Le nostre giornate sono scandite dall’impiego della tecnologia: computer, smartphone, videogiochi, televisione. Piccoli e grandi schermi che semplificano la nostra vita ma possono affaticare gli occhi, causando uno stress visivo.

Un disturbo che colpisce spesso anche i più giovani, il cui avvicinamento ai device tecnologici è sempre più precoce e che negli ultimi mesi, anche in seguito all’implementazione della didattica a distanza, hanno radicalmente aumentato le ore passate davanti agli schermi.

Che sia per seguire le lezioni di scuola, vedere un cartone, parlare con gli amici o giocare con i videogiochi, il prolungato utilizzo dei dispositivi elettronici nell’arco della giornata è tra le cause principali di stress oculare. Vanno quindi osservati con attenzione i comportamenti dei bambini davanti agli schermi, specie dei più piccoli, al fine di notare precocemente il manifestarsi dei sintomi di un affaticamento degli occhi.

Riconoscere lo stress visivo

Sensazione di occhio secco, irritazione e rossore, visione offuscata, affaticamento sono i sintomi più comuni e riconducibili a un disturbo oculare provocato dall’utilizzo degli schermi .

In particolare, leggere su schermi piccoli per un periodo prolungato può affaticare gli occhi tanto da causare l’insorgere del mal di testa.

All’origine di questi problemi ci sono spesso una cattiva o insufficiente illuminazione dell’ambiente in cui ci si trova, i riflessi sul display o una scarsa risoluzione del monitor con cui si studia o gioca. Inoltre, la luce blu emessa dagli schermi è particolarmente affaticante per gli occhi.

Quali rimedi?

Il principale modo per prevenire o ridurre lo stress visivo è fare delle pause. Gli occhi hanno bisogno di riposare, specie se si sta davanti allo schermo per periodi prolungati, e il suggerimento è di fare una pausa di 15 minuti ogni due ore circa e di distogliere lo sguardo dallo schermo ogni 20 minuti, guardando un punto distante una decina di metri per almeno 20 secondi.

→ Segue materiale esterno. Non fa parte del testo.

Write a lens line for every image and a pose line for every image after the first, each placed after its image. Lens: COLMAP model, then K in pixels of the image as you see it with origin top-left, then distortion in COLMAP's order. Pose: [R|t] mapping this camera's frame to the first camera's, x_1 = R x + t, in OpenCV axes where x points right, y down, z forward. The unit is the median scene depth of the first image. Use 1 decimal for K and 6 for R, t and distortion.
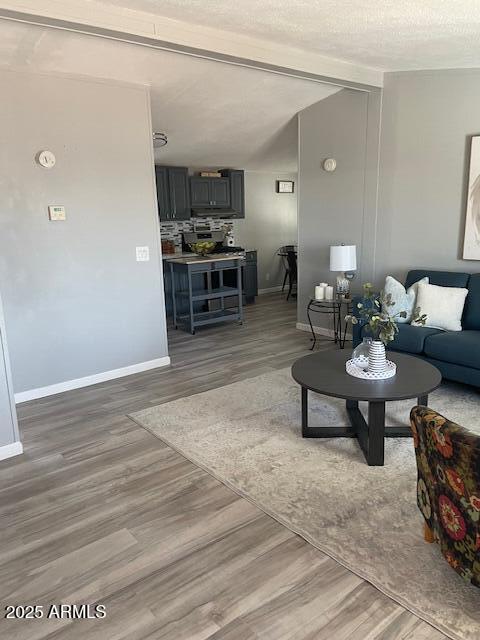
lens RADIAL K [[486.9, 0, 249.5], [0, 486.9, 319.1], [0, 0, 1]] dist [0.105688, -0.132403]
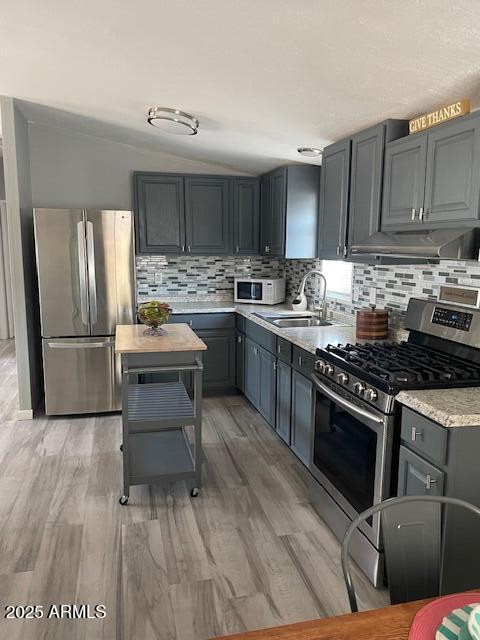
lens RADIAL K [[486.9, 0, 249.5], [0, 486.9, 319.1], [0, 0, 1]] dist [0.105688, -0.132403]
pose [[-0.428607, 0.156109, -0.889902, 0.481335], [-0.193879, 0.946123, 0.259351, -0.448313], [0.882444, 0.283693, -0.375249, 1.994015]]
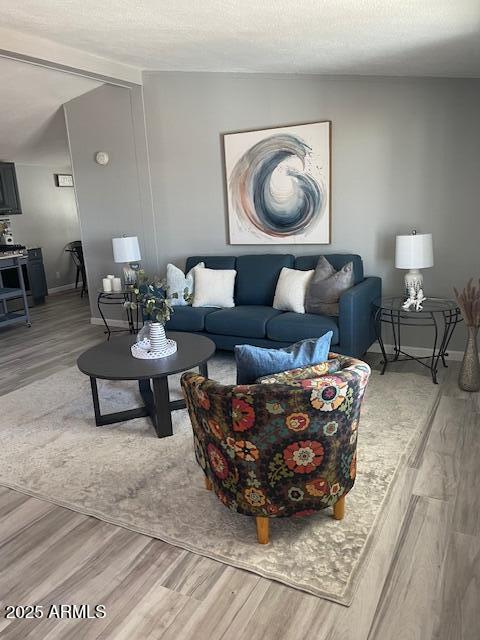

Attenzione anche alla distanza dallo schermo: l’ideale sarebbe che fosse a circa 50-70 centimetri dagli occhi. Consigliabile anche tenere bassa l’illuminazione del dispositivo che si sta utilizzando.

Per alleviare i fastidi legati allo stress oculare è possibile ricorrere anche ai medicinali omeopatici  nelle diverse formulazioni disponibili – ad esempio in collirio o in granuli – che agiscono su arrossamento, bruciore e prurito. Grazie alle diluizioni delle sostanze attive, sono in genere privi di effetti collaterali direttamente legati alle quantità assunte e possono essere normalmente somministrati anche a persone anziane, adulti e bambini.

Chiedi al medico e al farmacista, sapranno indicarti i medicinali omeopatici più adatti e come assumerli correttamente.